Es ilegítimo para Lejeune que la ciencia pueda sustituir al hombre en la fecundación. La ciencia puede quitar los obstáculos que tiene la mujer para quedarse embarazada, pero no tiene derecho a sustituir a “su” hombre. Hoy esta idea se nos presentaría como un concepto levantisco contra la mundivisión de este Estado social y de derecho, que suele denominarse “lo políticamente correcto”. Cuando se pasó del Estado Liberal, en el que la libertad de opinión se nos aparece como una resistencia a la mundivisión social, al Estado social y de derecho, la opinión acaba siendo la aceptación de lo políticamente correcto, algo así como el destino de los estoicos. Y es evidente que ya no se puede volver al Estado liberal en cuanto que la extensión de los servicios público ha alterado por completo el mercado, y con ello el mercado de las ideas. Hago todo este excursus para afirmar que la idea de Lejeune es revolucionaria no en cuanto opinión científica cargada de sentido común, sino en cuanto imposible de asumir por un Estado que impone lo políticamente correcto a la sociedad. El mundo vuelve otra vez a la época de Milton y su Areopagítica, en la que el gran poeta inglés sostiene que la verdad y la libertad de expresión se hacen imposibles cuando hay censura previa. Y lo políticamente correcto es la mayor censura previa contra la libertad de conciencia, lo cual daña ignominiosamente la dignidad singular de cada hombre, congelada su conciencia como los embriones.

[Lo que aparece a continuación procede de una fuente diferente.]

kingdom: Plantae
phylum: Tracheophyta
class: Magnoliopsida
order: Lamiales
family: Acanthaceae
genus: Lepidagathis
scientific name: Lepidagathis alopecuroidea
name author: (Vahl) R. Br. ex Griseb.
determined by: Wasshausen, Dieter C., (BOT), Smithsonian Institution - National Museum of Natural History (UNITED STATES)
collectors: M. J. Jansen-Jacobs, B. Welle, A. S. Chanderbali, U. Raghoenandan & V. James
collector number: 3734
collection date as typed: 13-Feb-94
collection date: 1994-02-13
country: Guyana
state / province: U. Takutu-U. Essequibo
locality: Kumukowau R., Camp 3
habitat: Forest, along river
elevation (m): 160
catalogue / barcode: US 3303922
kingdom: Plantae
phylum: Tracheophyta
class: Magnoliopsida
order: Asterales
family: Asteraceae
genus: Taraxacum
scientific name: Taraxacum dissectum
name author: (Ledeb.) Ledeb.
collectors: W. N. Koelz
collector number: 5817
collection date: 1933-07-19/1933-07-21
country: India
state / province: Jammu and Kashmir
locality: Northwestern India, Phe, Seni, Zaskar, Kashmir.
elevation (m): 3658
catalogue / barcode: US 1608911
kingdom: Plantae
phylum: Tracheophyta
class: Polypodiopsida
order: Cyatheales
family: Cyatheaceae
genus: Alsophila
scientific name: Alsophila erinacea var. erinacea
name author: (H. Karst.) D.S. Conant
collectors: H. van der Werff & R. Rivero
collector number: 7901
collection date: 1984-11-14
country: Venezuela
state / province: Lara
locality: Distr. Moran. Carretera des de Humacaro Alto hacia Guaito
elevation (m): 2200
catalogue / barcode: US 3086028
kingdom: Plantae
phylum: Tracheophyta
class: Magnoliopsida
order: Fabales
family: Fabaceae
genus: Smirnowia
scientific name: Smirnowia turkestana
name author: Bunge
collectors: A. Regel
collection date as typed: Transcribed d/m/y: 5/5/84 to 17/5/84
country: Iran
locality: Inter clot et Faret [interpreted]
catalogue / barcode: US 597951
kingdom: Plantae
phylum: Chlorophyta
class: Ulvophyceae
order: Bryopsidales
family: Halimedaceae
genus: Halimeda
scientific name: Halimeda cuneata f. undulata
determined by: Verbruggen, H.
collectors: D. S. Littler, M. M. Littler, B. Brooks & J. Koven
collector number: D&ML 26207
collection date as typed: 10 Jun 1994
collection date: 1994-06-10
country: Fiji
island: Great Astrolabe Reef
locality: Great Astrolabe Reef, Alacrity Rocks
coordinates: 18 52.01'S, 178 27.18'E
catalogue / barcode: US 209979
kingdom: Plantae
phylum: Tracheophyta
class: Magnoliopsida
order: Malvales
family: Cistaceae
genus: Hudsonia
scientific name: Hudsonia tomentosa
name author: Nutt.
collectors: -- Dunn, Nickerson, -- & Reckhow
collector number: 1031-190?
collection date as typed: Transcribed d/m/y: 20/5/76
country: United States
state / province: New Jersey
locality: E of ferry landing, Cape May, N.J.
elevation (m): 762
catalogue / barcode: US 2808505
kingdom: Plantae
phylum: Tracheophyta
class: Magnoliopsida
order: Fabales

El hombre tiene derecho a tener un padre real, y no la Ciencia como padre.

El único lugar digno para nacer un ser humano es el útero de su madre, “templo interno”, que llama Lejeune. Yo añadiría que de hecho en la lengua griega ese templo interno sostiene el sentido de la hermandad. Al hermano se le llama “adelphós”, porque comparte el mismo útero (“delphós”) con otro. Y de ahí por ciento viene la palabra “delfín”; esto es, “pez con útero”.

A través de la lingüística comparativa moderna Lejeune prueba que la “niña de los ojos”, la pupila ( del lat. pupa, “muñeca”) , es lo que más quiere el hombre en las diversas culturas, como la personificación del amor o del más profundo anhelo en un niño, como el deseo revelado en cada niño venidero.

En el fondo, más allá de toda la filosofía ética que esta conferencia supuso, todo el humanismo del “beato” Lejeune se basaba en algo muy simple para cualquier médico con vocación, la fidelidad vitalicia al Juramento de Hipócrates, “Hórkos Hyppokrátou”, que impide usar jamás las técnicas médicas para matar. Y es que el médico odia a la enfermedad porque ama al enfermo.